The photos below capture the final stage of delivery to FCJ:

Bob Fugere

Little peek into Marjie Calla’s life during Covid-19

Keeping busy is definitely an antidote to the roller coaster of feelings, not knowing what will happen in the future, worrying about our loved ones and deep sadness for the suffering of so many people.

My greatest joy has been homeschooling my two grandchildren, Meave(8) and Tate(6).  I was allowed into my daughter Naomi’s “bubble” as they are busy trying to do demanding jobs and look after the kids. Every weekday morning for the past 9 weeks I have shown up from 9 to 12 to be teacher Gramma. I love it!  It makes me keep a routine and keeps my mind busy. As a retired elementary teacher I’m used to planning and figuring out interesting ways to manage and teach children. Most exciting for me is that both children are really progressing with their reading, having instruction everyday. 

I  have a delightful Aunt who turned 90 last September and is still independent. I seem to keep missing church as every Sunday I prepare her a meal and deliver it, staying outside for a socially distant visit.

I keep my eye for other ways to help.  Thanks to the great generosity of TSP members we were able to deliver 30 self care packages to Na-Me-Res for the men in the residence as well as the folks that they serve on the street. 
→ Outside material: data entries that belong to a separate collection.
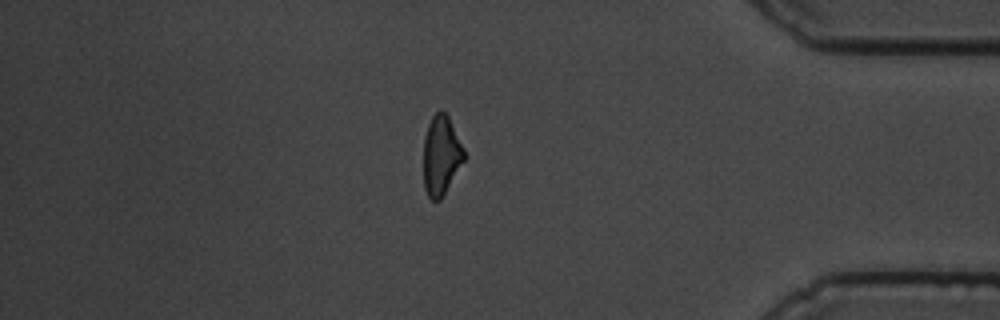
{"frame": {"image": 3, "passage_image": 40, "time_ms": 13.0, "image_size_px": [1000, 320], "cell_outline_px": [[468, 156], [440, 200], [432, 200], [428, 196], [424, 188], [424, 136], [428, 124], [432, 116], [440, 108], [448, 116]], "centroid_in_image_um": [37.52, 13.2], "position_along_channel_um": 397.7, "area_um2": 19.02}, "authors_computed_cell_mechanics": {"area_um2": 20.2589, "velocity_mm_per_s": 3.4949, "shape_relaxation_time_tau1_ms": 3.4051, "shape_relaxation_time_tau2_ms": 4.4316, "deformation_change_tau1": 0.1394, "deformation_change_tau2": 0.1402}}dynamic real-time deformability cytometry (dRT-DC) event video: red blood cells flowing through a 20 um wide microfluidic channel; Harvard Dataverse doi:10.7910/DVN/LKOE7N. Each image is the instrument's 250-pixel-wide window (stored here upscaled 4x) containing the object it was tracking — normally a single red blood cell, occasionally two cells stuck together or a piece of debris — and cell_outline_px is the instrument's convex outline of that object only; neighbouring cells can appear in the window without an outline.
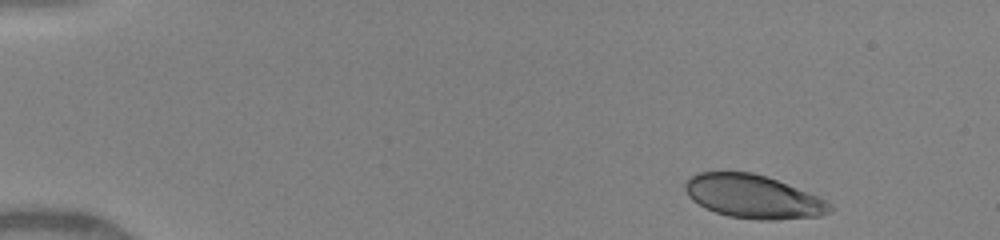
{"species": "human", "species_latin": "Homo sapiens", "temperature_condition": "warm", "stored_images_in_passage": 8, "camera_frame_rate_fps": 3000, "um_per_image_px": 0.085, "donor": {"sex": "female"}, "frame": {"image": 1, "passage_image": 1, "time_ms": 0.0, "image_size_px": [1000, 240], "cell_outline_px": [[832, 208], [828, 212], [820, 216], [776, 220], [756, 220], [728, 216], [704, 208], [692, 200], [688, 196], [684, 188], [684, 184], [696, 172], [752, 172], [776, 180], [820, 196], [832, 204]], "centroid_in_image_um": [64.02, 16.72], "position_along_channel_um": 21.0, "area_um2": 36.7}}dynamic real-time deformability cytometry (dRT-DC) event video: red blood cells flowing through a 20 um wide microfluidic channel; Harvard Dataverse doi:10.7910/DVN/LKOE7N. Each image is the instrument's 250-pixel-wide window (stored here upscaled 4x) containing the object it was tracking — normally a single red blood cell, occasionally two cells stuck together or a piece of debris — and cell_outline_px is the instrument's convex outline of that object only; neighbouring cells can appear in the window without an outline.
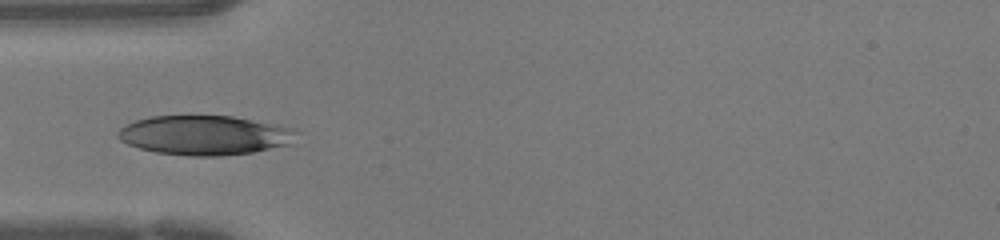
{"species": "human", "species_latin": "Homo sapiens", "temperature_condition": "warm", "stored_images_in_passage": 34, "camera_frame_rate_fps": 3000, "um_per_image_px": 0.085, "donor": {"sex": "female"}, "frame": {"image": 1, "passage_image": 1, "time_ms": 0.0, "image_size_px": [1000, 240], "cell_outline_px": [[300, 132], [292, 144], [252, 152], [220, 156], [192, 156], [156, 152], [140, 148], [128, 144], [120, 140], [116, 136], [116, 132], [120, 128], [136, 120], [148, 116], [232, 116], [276, 124], [296, 128]], "centroid_in_image_um": [17.44, 11.49], "position_along_channel_um": 67.6, "area_um2": 41.33}}
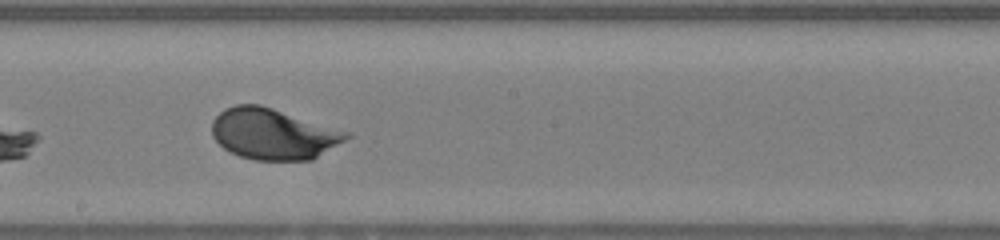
{"frame": {"image": 2, "passage_image": 12, "time_ms": 3.667, "image_size_px": [1000, 240], "cell_outline_px": [[352, 136], [312, 160], [256, 160], [240, 156], [228, 152], [212, 136], [212, 120], [224, 108], [236, 104], [260, 104], [352, 132]], "centroid_in_image_um": [23.24, 11.38], "position_along_channel_um": 225.0, "area_um2": 40.23}}
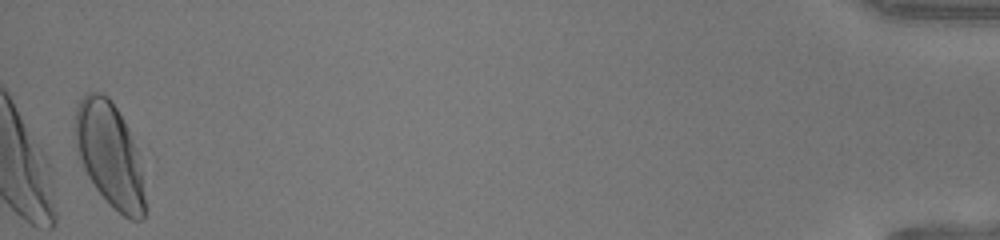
{"frame": {"image": 3, "passage_image": 33, "time_ms": 10.667, "image_size_px": [1000, 240], "cell_outline_px": [[144, 220], [132, 220], [124, 216], [108, 204], [96, 188], [88, 176], [76, 152], [76, 108], [80, 100], [88, 92], [100, 92], [108, 96], [124, 120], [128, 128], [136, 148], [140, 172], [144, 200]], "centroid_in_image_um": [9.3, 13.15], "position_along_channel_um": 425.9, "area_um2": 41.67}}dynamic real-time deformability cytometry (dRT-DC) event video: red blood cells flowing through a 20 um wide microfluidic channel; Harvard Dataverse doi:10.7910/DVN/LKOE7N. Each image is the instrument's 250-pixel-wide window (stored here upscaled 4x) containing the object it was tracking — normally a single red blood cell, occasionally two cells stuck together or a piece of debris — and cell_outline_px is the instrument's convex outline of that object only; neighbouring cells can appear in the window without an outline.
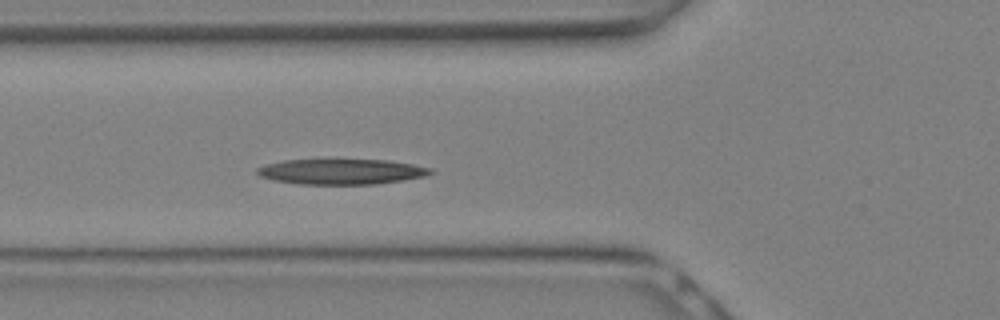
{"species": "Egyptian fruit bat (a non-hibernating species)", "species_latin": "Rousettus aegyptiacus", "temperature_condition": "warm", "stored_images_in_passage": 8, "camera_frame_rate_fps": 3000, "um_per_image_px": 0.085, "animal": {"sex": "female"}, "frame": {"image": 1, "passage_image": 8, "time_ms": 2.333, "image_size_px": [1000, 320], "cell_outline_px": [[436, 172], [424, 176], [376, 184], [300, 184], [272, 180], [260, 176], [256, 172], [256, 168], [268, 164], [284, 160], [388, 160], [412, 164], [432, 168]], "centroid_in_image_um": [29.02, 14.59], "position_along_channel_um": 96.8, "area_um2": 25.49}}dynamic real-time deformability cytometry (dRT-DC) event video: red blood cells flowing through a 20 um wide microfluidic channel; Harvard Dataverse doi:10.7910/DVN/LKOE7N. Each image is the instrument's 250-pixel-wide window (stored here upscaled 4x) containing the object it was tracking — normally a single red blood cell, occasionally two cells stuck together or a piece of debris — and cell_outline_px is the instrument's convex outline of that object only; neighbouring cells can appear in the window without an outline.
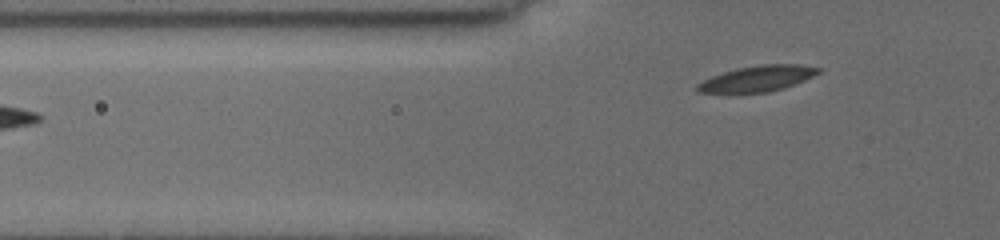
{"species": "common noctule bat (a hibernating species)", "species_latin": "Nyctalus noctula", "temperature_condition": "cold", "stored_images_in_passage": 9, "segment_of_instrument_passage": [2, 2], "camera_frame_rate_fps": 3000, "um_per_image_px": 0.085, "animal": {"sex": "female", "body_mass_g": 19.5, "forearm_length_mm": 54.1}, "frame": {"image": 1, "passage_image": 9, "time_ms": 8.333, "image_size_px": [1000, 240], "cell_outline_px": [[820, 72], [804, 80], [784, 88], [768, 92], [700, 92], [696, 88], [696, 84], [712, 76], [736, 68], [760, 64], [800, 64], [820, 68]], "centroid_in_image_um": [64.4, 6.66], "position_along_channel_um": 61.4, "area_um2": 17.92}}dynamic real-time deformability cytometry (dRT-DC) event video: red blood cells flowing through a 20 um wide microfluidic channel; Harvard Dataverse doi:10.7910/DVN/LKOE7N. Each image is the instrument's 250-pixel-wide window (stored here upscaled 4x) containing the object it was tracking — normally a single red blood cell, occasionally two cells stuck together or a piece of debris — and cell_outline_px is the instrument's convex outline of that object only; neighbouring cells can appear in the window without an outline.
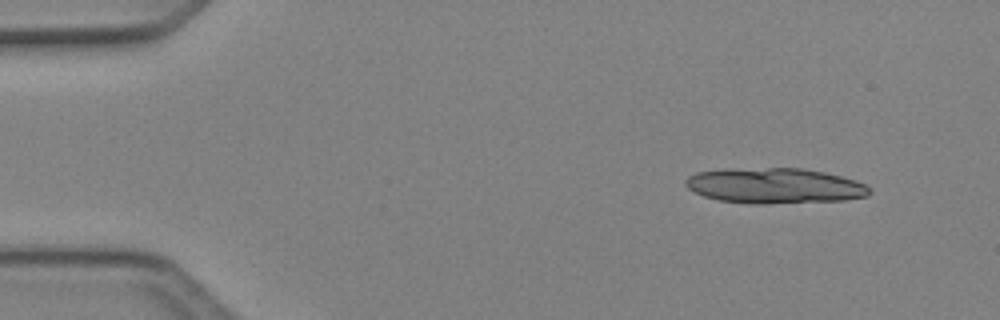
{"species": "Egyptian fruit bat (a non-hibernating species)", "species_latin": "Rousettus aegyptiacus", "temperature_condition": "cold", "stored_images_in_passage": 4, "camera_frame_rate_fps": 3000, "um_per_image_px": 0.085, "animal": {"sex": "female"}, "frame": {"image": 1, "passage_image": 1, "time_ms": 0.0, "image_size_px": [1000, 320], "cell_outline_px": [[872, 192], [868, 196], [844, 200], [764, 204], [748, 204], [720, 200], [704, 196], [688, 188], [684, 184], [684, 180], [688, 176], [696, 172], [768, 168], [804, 168], [824, 172], [856, 180], [864, 184]], "centroid_in_image_um": [65.88, 15.8], "position_along_channel_um": 19.1, "area_um2": 37.63}}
I have amazing neighbours who are out there helping so many. Loli Rico and Francisco Rico-Martinez run the FCJ Refugee Centre and they live around the corner. They have been delivering food and visiting families. Maeve, Tate and I have prepared art kits for the children in these families.

My neighbour Barb works at The519 on Church Street and she mentioned that while serving meals to over a hundred each day they give out self care items and were in short supply for razors so I put that on my weekly grocery list.

The old sugar crystal experiment was a big hit!